The suit, as we have stated, was resisted by the defendants because the court had no authority to foreclose the deed of trust on the ground that such deed of trust had been previously legally foreclosed on the 29th day of May, 1903, by a sale of said land therein described under and by virtue of the terms of the deed of trust.

Appellant contends that the sale was invalid and that his right to foreclose was unimpaired because J. T. Owen, the said sheriff of Jasper county and acting trustee, was not in fact authorized by the legal owner and holder of the note in controversy to foreclose the said deed of trust. And he also contends that the notice of sale was insufficient because it did not purport to be made by authority of the legal holder and owner of the said note.

After the date of the sale, Plummer having died, his estate passed into the hands of the present plaintiff as executor of his will, and from the date of the sale to the maturity of the principal of the note, Newell paid the interest thereon himself as it fell due under the pretence that the payments were in fact being made by Knight, and by such payments and representations he continued to deceive Plummer and conceal from him and his representatives for a period of some seven years the fact of the foreclosure sale.

The record in this case is barren of any evidence that the acting trustee and sheriff of Jasper county, J. T. Owen, who foreclosed the deed of trust by sale, was ever expressly authorized or requested by Plummer or his agents to foreclose the same.
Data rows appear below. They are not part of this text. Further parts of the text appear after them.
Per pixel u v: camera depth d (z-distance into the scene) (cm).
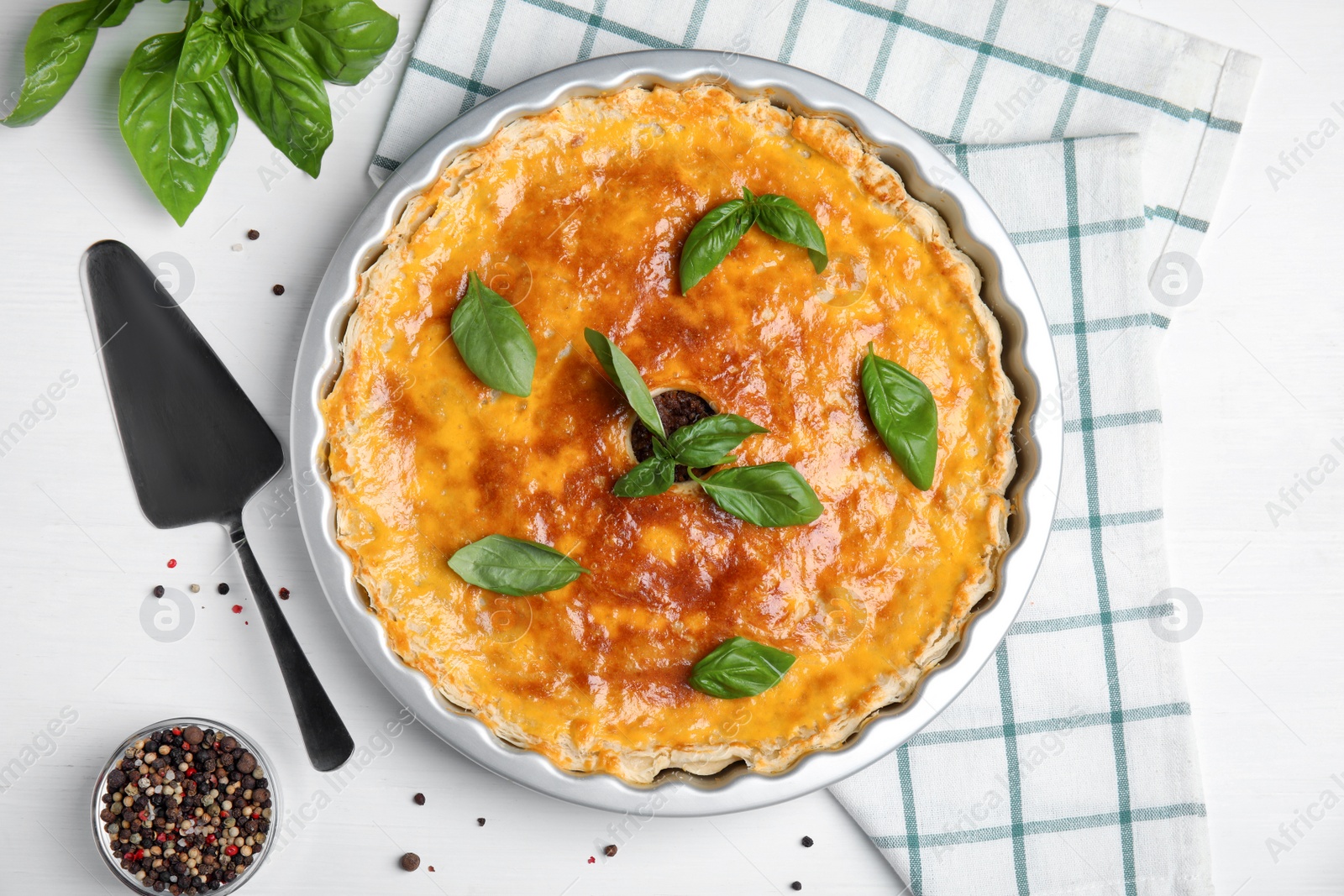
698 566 63
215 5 64
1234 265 69
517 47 68
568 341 64
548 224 64
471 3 68
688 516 63
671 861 68
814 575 63
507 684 63
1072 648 68
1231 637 69
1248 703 69
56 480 68
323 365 63
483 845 68
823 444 64
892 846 67
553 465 63
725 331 64
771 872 68
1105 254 68
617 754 63
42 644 68
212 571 69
Respondents contend that Newell was the general agent of Plummer and as such he had authority to direct the foreclosure of the deed of trust and that as general agent he did direct the foreclosure of the same; also that the plaintiff's testator after the sale, with knowledge that a foreclosure had been ordered, ratified the acts of Newell in ordering the sale.

On the day before the sale took place and on the 28th day of May, 1903, A. G. Newell of Carthage, Missouri, wired F. W. Officer at Franklin, Pennsylvania, as follows: "Send Knight papers, $ 7500 loan first mail." Upon the receipt of this telegram, and on the same day it was sent, Officer, in pursuance to the request of Newell, sent the note, deed of trust and correspondence pertaining to the loan to Newell with a letter accompanying the same. At the time of sending his telegram to Officer, Newell also mailed at Carthage, Missouri, to Officer, a letter explaining why he requested the note, coupons, and deed of trust. On the day of the sale, Plummer, who owned the $ 7500 note, was ill, and was and had been for a considerable time previous by reason of failing health, unable to attend to the management of his business and had appointed F. W. Officer as his attorney in fact to manage such business. The telegram of Newell to Officer to send the Knight papers was in consequence of Newell's knowledge of this fact and he therefore sent the telegram to Officer and not to Plummer himself.

The letters referred to in the preceding paragraph will be found in the opinion. To understand more fully the correspondence between Newell and Officer it must be borne in mind that it was carried by mail; that Officer resided at Franklin, Pennsylvania, and Newell at Carthage, Missouri, and in consequence of the distance, it would be some two or three days before a letter mailed at one place would reach the other. As stated, the letter of Newell explaining the telegram was mailed at Carthage, Missouri, on May 28, 1903, and was received by Officer at Franklin, Pennsylvania, on June 3, 1903, and on the said day Officer mailed his reply to the same. After the sale took place, Newell sent a letter to Officer in which he returned the note and deed of trust and stated that it had become unnecessary to foreclose the same. The note on its return contained no indorsements in any way notifying Officer that any foreclosure had been made or that any payment had been made on the note.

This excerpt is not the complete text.